*** Text for analysis ***
Jarmo Kekäläinen (born July 3, 1966) is a Finnish professional ice hockey executive and former player who briefly played in the National Hockey League (NHL) with the Boston Bruins and Ottawa Senators. Kekäläinen serves as the general manager of the Columbus Blue Jackets.

Playing career
Kekäläinen began his hockey career in his native Finland, playing for four years in Finland with a number of teams as well as for Finland in the 1986 World Junior Ice Hockey Championship. Kekäläinen then played for the Clarkson Golden Knights for three years, establishing himself and gaining interest from professional teams. In his second year with the Knights, he scored 44 points in 31 games and was named to the ECAC Hockey League first all star team. In his third year with the Knights, he scored 18 points in eight games before signing with the Boston Bruins. Kekäläinen played parts of two seasons with the Bruins before returning to Finland, where he played for another two years. For the 1993-1994 season, Kekäläinen went back to North America, where he signed with the Ottawa Senators. He played briefly with the Senators that season, playing in 28 games. The following season, Kekäläinen played in Sweden before retiring in 1995 because of knee problems which were caused by injuries.
*** Information supplied ***
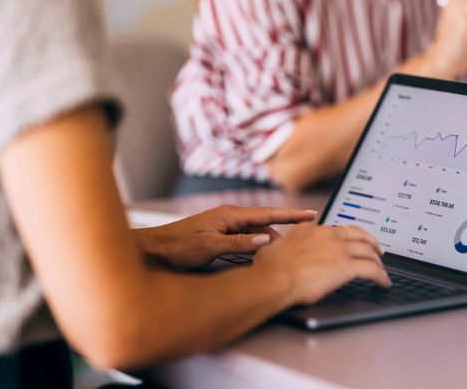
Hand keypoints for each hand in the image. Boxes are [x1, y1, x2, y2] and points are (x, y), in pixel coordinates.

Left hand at [134, 206, 316, 268]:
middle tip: (306, 238)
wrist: (155, 248)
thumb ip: (238, 243)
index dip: (292, 215)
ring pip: (257, 231)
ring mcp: (226, 224)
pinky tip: (264, 252)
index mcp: (230, 214)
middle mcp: (230, 216)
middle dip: (286, 228)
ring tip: (288, 250)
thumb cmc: (177, 246)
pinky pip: (248, 236)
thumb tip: (265, 240)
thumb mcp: (209, 246)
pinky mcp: (222, 233)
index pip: (268, 213)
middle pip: (266, 222)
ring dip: (271, 240)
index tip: (311, 214)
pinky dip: (259, 244)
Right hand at [255, 223, 390, 304]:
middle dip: (370, 241)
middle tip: (377, 249)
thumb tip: (278, 248)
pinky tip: (383, 282)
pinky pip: (371, 269)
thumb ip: (281, 245)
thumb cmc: (268, 269)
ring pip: (368, 251)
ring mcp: (339, 249)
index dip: (347, 236)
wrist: (274, 279)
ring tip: (381, 267)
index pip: (336, 229)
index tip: (350, 241)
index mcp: (310, 229)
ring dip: (377, 260)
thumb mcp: (271, 248)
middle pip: (357, 234)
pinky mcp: (347, 266)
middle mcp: (327, 235)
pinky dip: (381, 276)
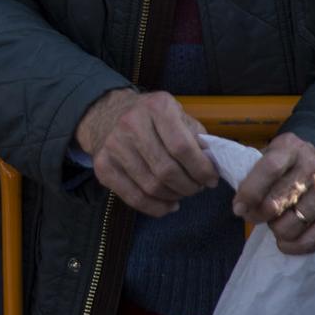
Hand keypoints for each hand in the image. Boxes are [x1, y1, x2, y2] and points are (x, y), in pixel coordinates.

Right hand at [73, 88, 220, 217]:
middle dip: (189, 186)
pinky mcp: (102, 165)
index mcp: (156, 107)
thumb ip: (196, 137)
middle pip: (166, 170)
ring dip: (174, 196)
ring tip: (182, 193)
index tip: (211, 179)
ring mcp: (113, 145)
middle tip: (197, 188)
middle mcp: (131, 124)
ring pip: (151, 186)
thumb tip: (212, 165)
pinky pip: (133, 197)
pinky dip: (156, 208)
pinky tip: (168, 204)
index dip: (201, 169)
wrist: (108, 113)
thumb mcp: (178, 115)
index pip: (182, 147)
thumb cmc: (152, 118)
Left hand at [233, 132, 314, 254]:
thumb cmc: (286, 170)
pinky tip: (287, 238)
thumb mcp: (268, 158)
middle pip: (276, 202)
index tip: (238, 208)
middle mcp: (314, 167)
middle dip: (258, 215)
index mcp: (291, 148)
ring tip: (277, 221)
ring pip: (289, 226)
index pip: (269, 169)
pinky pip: (308, 242)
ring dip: (276, 229)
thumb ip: (250, 174)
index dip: (250, 191)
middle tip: (254, 216)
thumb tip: (240, 206)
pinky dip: (291, 246)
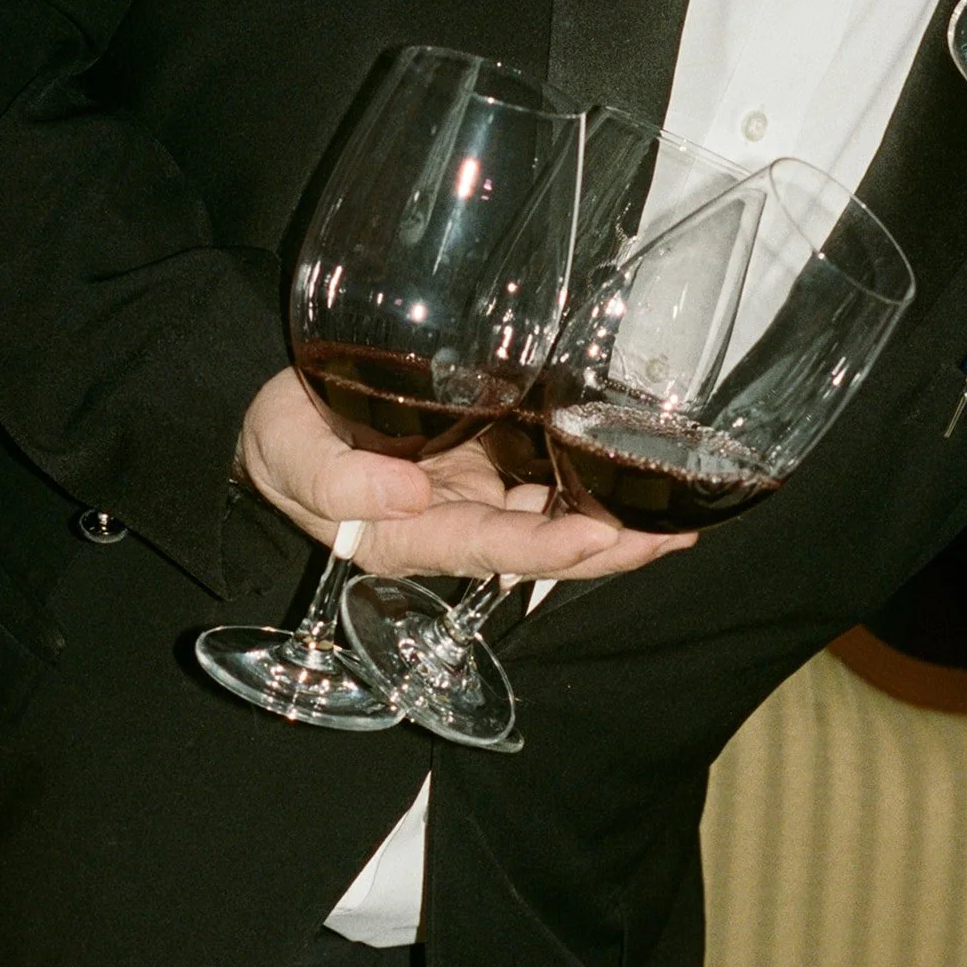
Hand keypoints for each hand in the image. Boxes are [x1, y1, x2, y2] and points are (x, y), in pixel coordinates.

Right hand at [236, 368, 695, 579]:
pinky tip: (642, 472)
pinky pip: (549, 477)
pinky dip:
***
#### Work required
Copy from the ice hockey biography above the data, starting with "Jarmo Kekäläinen (born" and going on through "Columbus Blue Jackets.".

#### Written response
Jarmo Kekäläinen (born July 3, 1966) is a Finnish professional ice hockey executive and former player who briefly played in the National Hockey League (NHL) with the Boston Bruins and Ottawa Senators. Kekäläinen serves as the general manager of the Columbus Blue Jackets.